I get the following,
" home/dim/mambaforge/lib/python3.10/site-packages/torchvision/io/image.py:13: UserWarning: Failed to load image Python extension: libc10_cuda.so: cannot open shared object file: No such file or directory
warn(f"Failed to load image Python extension: {e}") "

The code still runs, as far as I understand but do you know if it’s an issue with my pc or…?

Hey,
I had the same issue and fixed it by downgrading torchvision.

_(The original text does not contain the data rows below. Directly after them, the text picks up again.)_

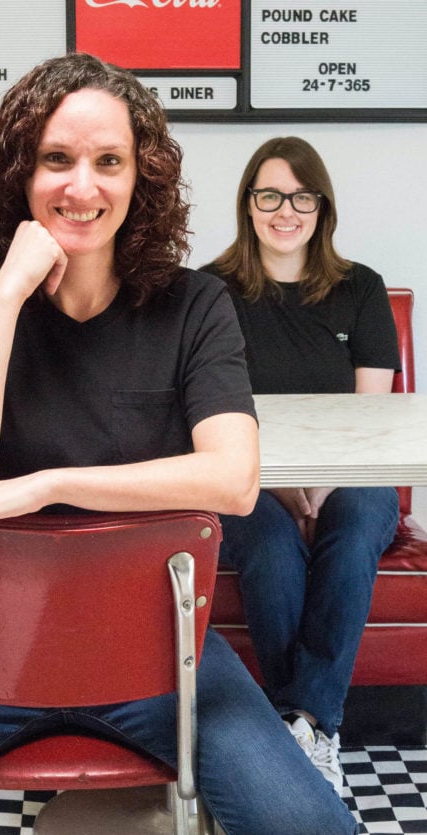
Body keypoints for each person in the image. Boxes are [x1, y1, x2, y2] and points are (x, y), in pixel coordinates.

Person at [0, 62, 358, 835]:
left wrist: (48, 485)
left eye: (109, 160)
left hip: (158, 659)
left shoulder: (191, 306)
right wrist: (12, 292)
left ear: (142, 178)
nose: (80, 184)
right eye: (56, 158)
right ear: (20, 171)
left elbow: (231, 476)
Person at [201, 136, 401, 796]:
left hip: (353, 471)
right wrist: (286, 489)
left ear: (321, 207)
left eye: (300, 196)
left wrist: (319, 484)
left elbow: (372, 415)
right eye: (268, 195)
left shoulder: (360, 288)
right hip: (246, 476)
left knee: (350, 538)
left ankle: (304, 721)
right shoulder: (208, 292)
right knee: (273, 547)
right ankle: (304, 729)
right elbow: (206, 408)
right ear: (247, 205)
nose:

mamba install torchvision==0.13

The version that raised the warning was 0.13.1, 0.13.0 works without complaints :slight_smile: Also this pytorch discussion might be helpfull.

1 Like

Lecture 2 Summary
Google Doc View

2 Likes

Thanks a lot for your reply Ben :wink:

I think I get it.

Once you’ve got ridden of bad pictures or changed it, you have to run again the DataLoaders, data augmentation, fine tuning cells before exporting it.

Is that correct?

1 Like

I managed to solve an error that caused me a bit of pain. Here is the solution in case someone’s stuck as I was.

From my understanding nbdev has been upgraded since the last recording of the lesson.

Instead of from nbdev.export import notebook2script we now have to use from nbdev import nbdev_export.

But now I still have another error :thinking:

I tried to add a cell with #|default_exp core at the top without understanding what it does.
It solved the message from the first screenshot but not the second.

Anyone knows what it’s all about? Thanks :slightly_smiling_face:

2 Likes

Yes you should do it again.

2 Likes

Thank you again!

1 Like

In the end you shouldn’t use either:

from nbdev.export import notebook2script
or
from nbdev import nbdev_export.

But instead this worked for me :sweat_smile::

from nbdev.export import nb_export
nb_export('THE_NAME_OF_YOUR_NOTEBOOK.ipynb', '.')
3 Likes

does anyone know if the ‘Dogs v Cats’ app.ipynb file that Jeremy uses in the video is available anywhere? I’d like to replicate what he did in the video.